Contemporary Composers On Contemporary Music

Authors:Elliott Schwartz, Barney Childs, Jim Fox
Publisher: Da Capo Pre
Keywords: contemporary, music, composers
Number of Pages: 510
Published: 1998-03-22
List price: $21.00
ISBN-10: 0306808196
ISBN-13: 9780306808197

Book Description:



Contemporary Composers on Contemporary Music first appeared in 1967 and immediately became a standard for those with an interest in what--in our time--has come to be known as "music of our time." Even three decades ago it was a bit disingenuous to call some of these interviews and essays "contemporary"; it’s been a while since Ferruccio Busoni (1866-1924), Claude Debussy (1862-1918), or Erik Satie (1866-1925) could properly be thought of as contemporary or even recent. A better title back then and certainly now might have been 20th-Century Composers on 20th-Century Music. Still, Debussy’s section is invaluable, not least for its humor, and if there are a few musical frauds represented in these pages, there is also plenty of useful information and insight into the thought processes of significant composers of the last few decades. But a number of important composers, including Philip Glass, are noticeably absent while far more obscure musicians get the full treatment. The editors’ tastes run to serialism, electronic music, and other more dissonant, less traditionalist, and less tonal trends.
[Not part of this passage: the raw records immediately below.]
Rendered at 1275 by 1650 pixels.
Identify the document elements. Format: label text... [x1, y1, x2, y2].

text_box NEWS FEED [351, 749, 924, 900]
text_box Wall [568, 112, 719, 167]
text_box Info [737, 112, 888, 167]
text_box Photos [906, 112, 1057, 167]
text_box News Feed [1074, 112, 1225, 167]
And since the range of contributors is broad, the quality of the essays and interviews is at times inconsistent. Still, particularly with this expanded edition, Contemporary Composers on Contemporary Music remains an important work for those concerned with what the editors call "new attitudes" in serious music. --Sarah Bryan Miller

This anthology of essays, interviews, and autobiographical pieces provides an invaluable overview of the evolution of contemporary music—from chromaticism, serialism, and indeterminacy to jazz, vernacular, electronic, and non-Western influences. Featuring classic essays by Stravinsky, Stockhausen, and Reich, as well as writings by lesser-known but equally innovative composers such as Jack Beeson, Richard Maxfield, and T. J. Anderson, this collection covers a broad range of styles and approaches. Here you will find Busoni’s influential "Sketch of a New Esthetic of Music"; Partch’s exploration of a new notation system; Babbitt’s defense of advanced composition in his controversial "Who Cares If You Listen?"; and Pauline Oliveros’s meditations on sound. Now updated with fifteen new composers including Michael Tippet, György Ligeti, Gunther Schuller, Ben Johnston, Sofia Gubaidulina, and William Bolcom, this important book gathers together forty-nine pieces—many out of print and some newly written for this volume—which serve as a documentary history of twentieth-century music, in theory and practice. Impassioned, provocative, and eloquent, these writings are as exciting and diverse as the music they discuss.